So our agreed no contact period ended last week. I called him on Tuesday but it wasn't until 3am Sunday that he returned my call. He was drunk. My phone was off and he left me a voicemail telling me that there was no space for me in his future. I have read his blog. He thinks that he has returned to alcoholism, he's gained weight, he's depressed and not seeking treatment for it. He's also gotten a really bad tattoo. I think he has just given up on his future.
I have mixed emotions. I am so sad that I couldn't help him. I love him and want to be with him. But at the same time I think e's done quite a noble thing and chosen a new life for me that doesn't involve living with his alcoholism, depressiona nd MS.
I guess this is where my MS journey ends.
Thanks for listening.
I don't mean to be snooping, but this sounds like a terrible cry for help. If I were in your position and my partner had MS and was behaving this way, I would pay them a visit after I was done with my work. In person, I would want to determine where the relationship was going (I'm either staying with you or you don't want me here). For me, at least.

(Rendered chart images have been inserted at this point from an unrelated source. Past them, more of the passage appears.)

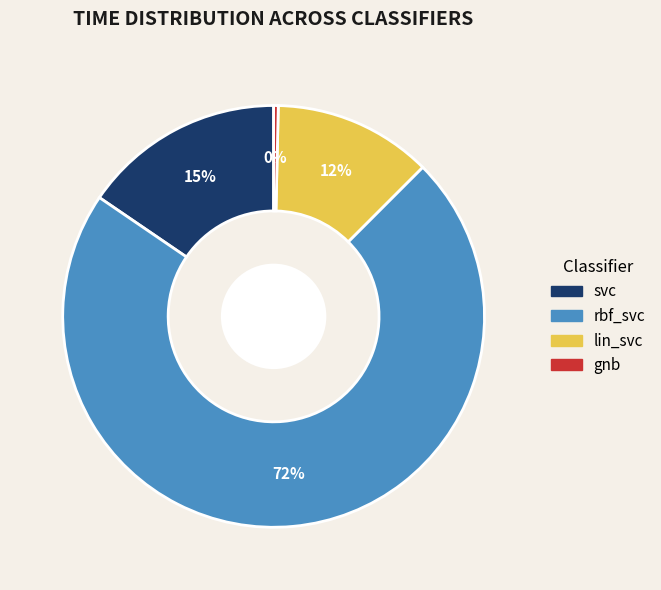

What percentage is the svc slice, to the nearest percent?

15%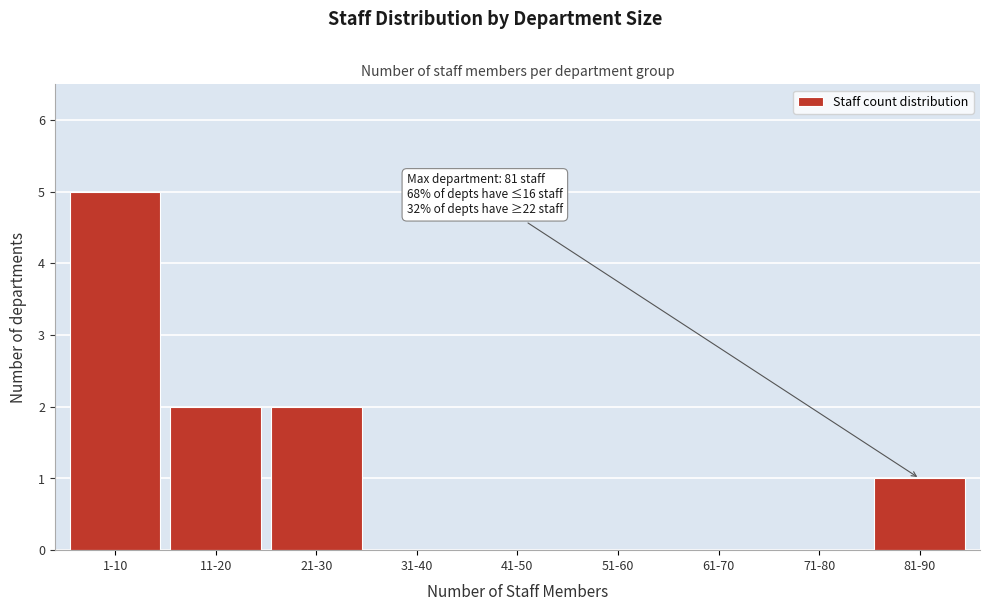

Reading left to right, transcribe all the data shown in this chart.

1-10=5	11-20=2	21-30=2	31-40=0	41-50=0	51-60=0	61-70=0	71-80=0	81-90=1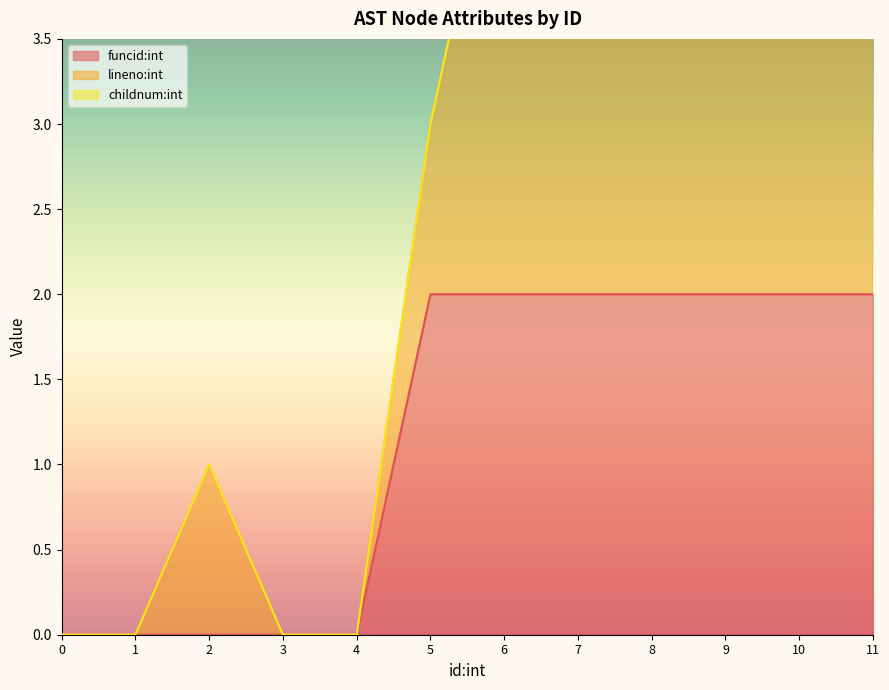

True or false: lineno:int and funcid:int cross at least once.

False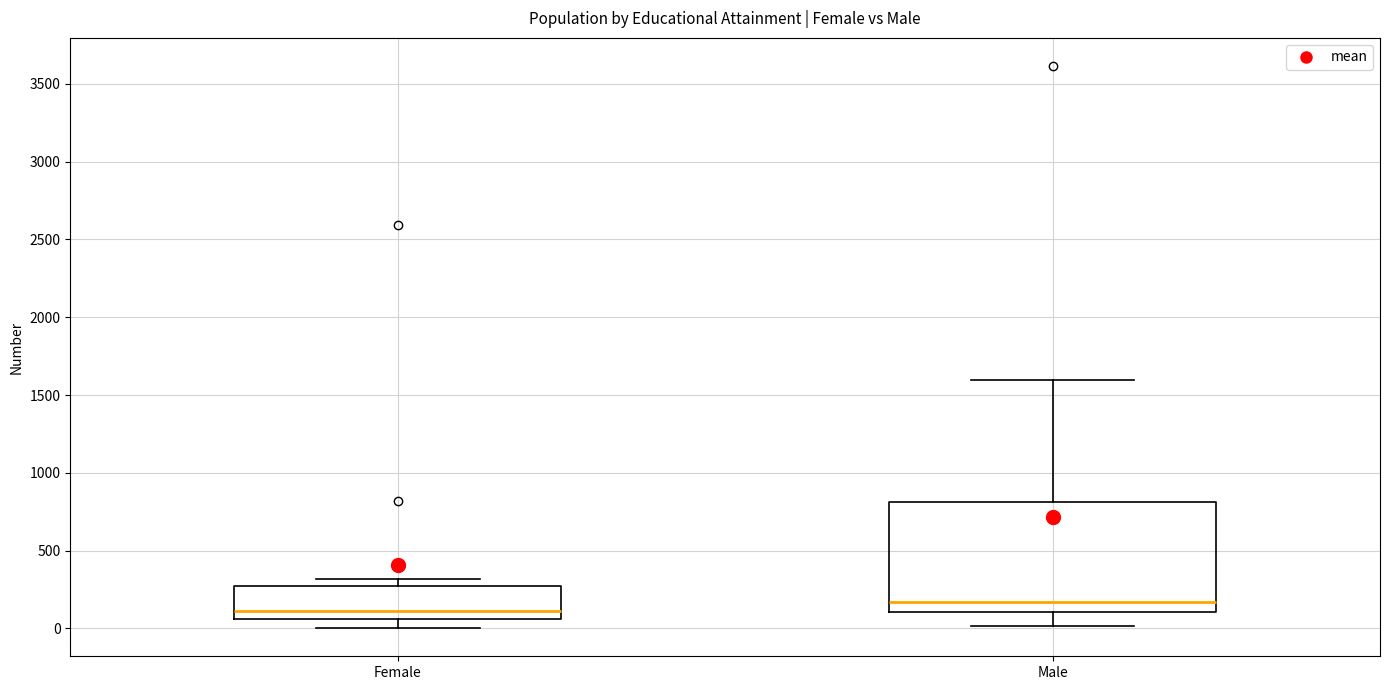

Reading left to right, read every box against the y-axis: the position of its median line, the range the box covers, and the ends of its whiskers. The values are not printed on the chart, so give them approximately, as read against the axis.

Female: median 100, box 50 to 250, whiskers 0 to 300
Male: median 150, box 100 to 800, whiskers 0 to 1600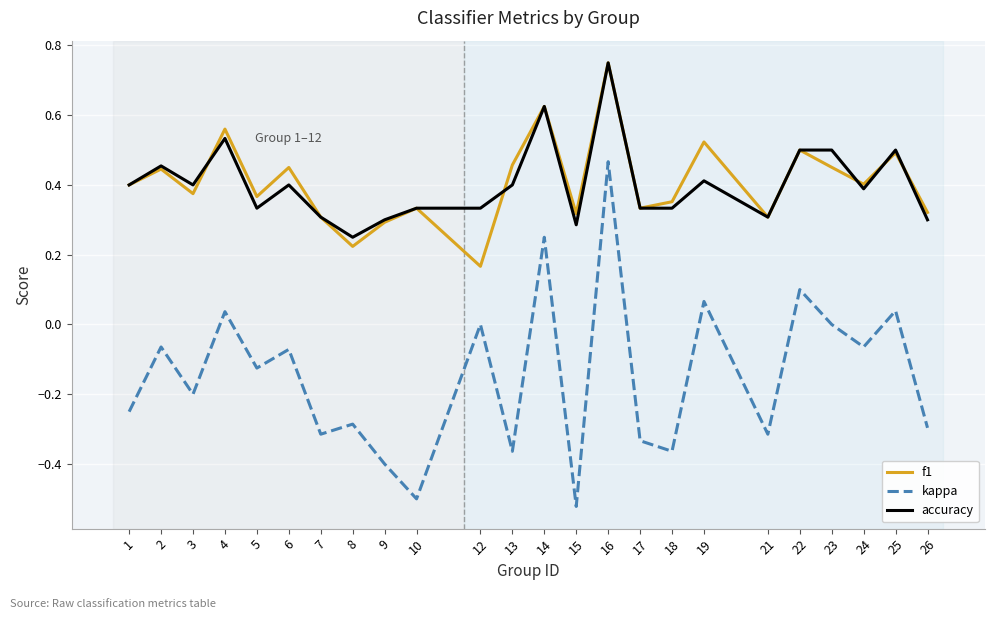

At 5, list the series in order from smallest to largest.

kappa, accuracy, f1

There's something else I'd like to add: 2 years to go to progressive is an awfully short time. If I were you, I would look into persuading your partner to pursue an antibiotic regimen. It just sounds terribly familiar to Sarah Longlands story. She was diagnosed and was progressing rapidly. Her husband, a microbiologist, decided to treat her with antibiotics aimed at eradicating the pathogen: C. pneumoniae
. You can read about their really touching and intelligent account here: http://www.davidwheldon.co.uk/ms-treatment.html
. It also includes a very feasible regimen.
Being a graduate student and pursuing a Ph.D., I imagine a little bit of extra, light reading can't hurt.